■ **CE QUI EST ATTENDU**: Pouvez-vous renvoyer mot pour mot le passage de l'extrait sur Clint Eastwood en bande dessinée, en commençant par « Claeys a un » et en allant jusqu'à « Sinatra et consorts. » ?

■ **EXTRAIT À LIRE**:
+ + + + + + +
Claeys a un grand talent d’imitation de la photo et il est naturel qu’il ait souhaité s’affronter, pinceaux à la main, à la nouvelle icône et l’intégrer aux côtés de Mitchum, Sinatra et consorts.

Ce qui m’a fortement dérangé quand j’ai découvert Magnum Song, c’est que Eastwood y incarnait un personnage secondaire qui, en plus, se faisait tuer vite fait.

Mais bon il jouait un tueur à gage sans foi ni loi, ce qui prouve que Claeys avait tout de même intégré la dimension iconoclaste de la figure eastwoodienne.

Ce n’était pas très respectueux mais c’était bien dessiné…

A peu près à la même époque un jeune belge (25 ans alors), Yves Swolfs fait lui aussi jouer  Eastwood dans ses bédés. Sauf que réellement épris, il lui donne le premier rôle. Assez rapidement il apparaît comme évident que le héros de cette série est un homme sans nom nommé Durango. Swolfs a eu la prudence de ne pas chercher à reproduire le visage de Clint. Certes Durango endossera la panoplie et la gestuelle de Blondin, mais comme un acteur cherchant à incarner un archétype. Ce n’est pas la ressemblance formelle qui compte, mais le poids du ressenti. En bon adepte de l’Actor’s Studio, Durango se coule dans le personnage jusqu’à se que la ressemblance paraîsse exsuder de l’intérieur pour se répandre sur la surface des traits. Dès lors qu’elle importance que ses yeux soient verts, que ses cheveux soient trop longs, qu’il ne soit pas très grand et qu’il ait le flingue de Trintignant ?! Devant nos yeux il rejoue indéfiniment l’Homme sans nom. Cette qualité est d’ailleurs la principale faille de la série. Se cantonnant dans la répétition formelle de ce qui a été fait, jamais Swolfs n’anticipera le miracle d’Impitoyable.

Le mitterandisme s’étant bien installé, la télé ayant été privatisée et la liberté d’entreprendre encouragée, les choses se sont gâtées…

De 1991 à 1992, les jeunes éditions Soleil nous proposèrent les deux tomes de Corpus Christi. Une série avortée comme beaucoup d’autres par la suite.
+ + + + + + +
■ **DONNÉES FOURNIES**:

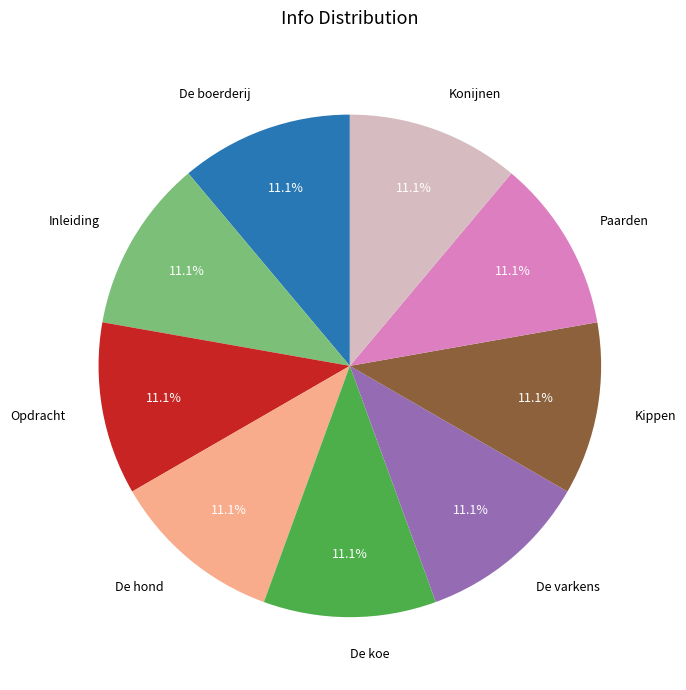

To the nearest percent, what is the combined percentage of De hond and De varkens?

22%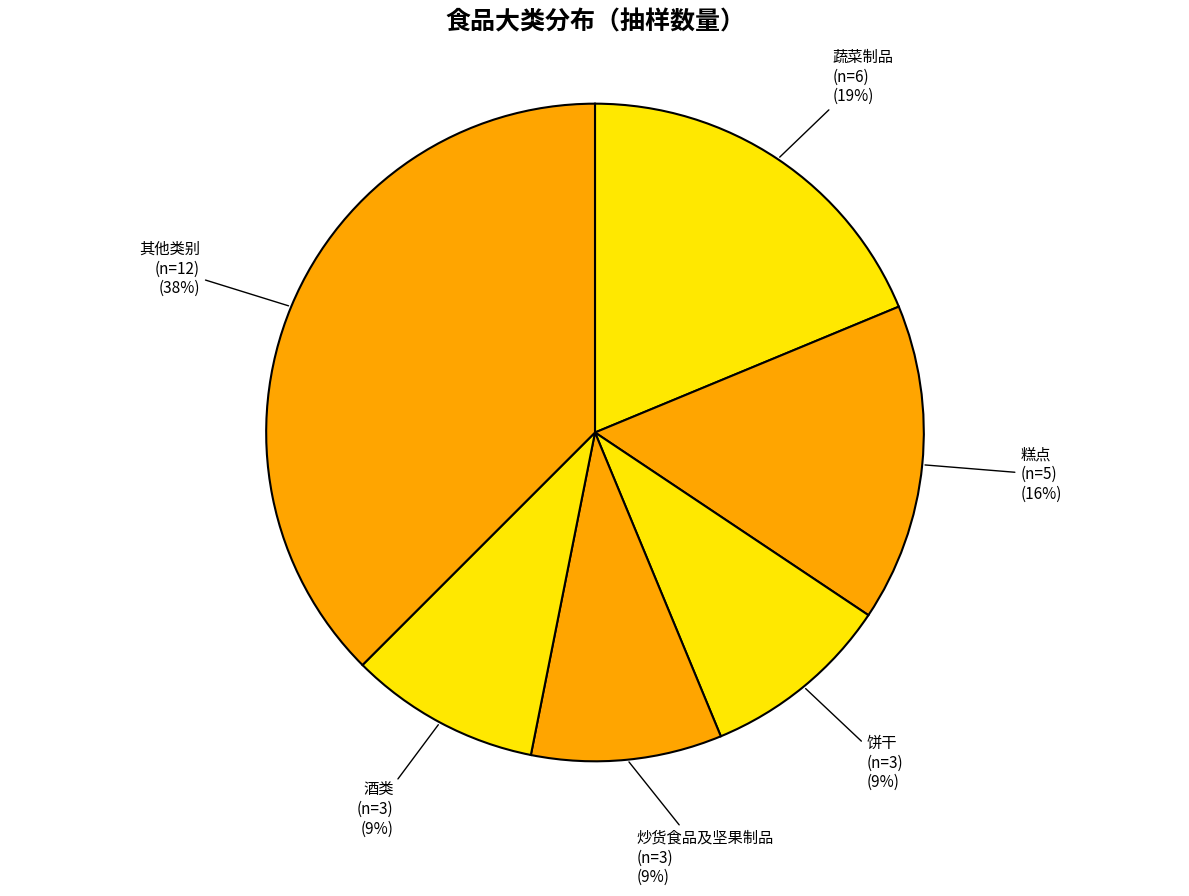

Is the sum of 酒类 and 蔬菜制品 greater than half?

No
+ + + + + + +
■ **RÉPONSE FINALE**:
Claeys a un grand talent d’imitation de la photo et il est naturel qu’il ait souhaité s’affronter, pinceaux à la main, à la nouvelle icône et l’intégrer aux côtés de Mitchum, Sinatra et consorts.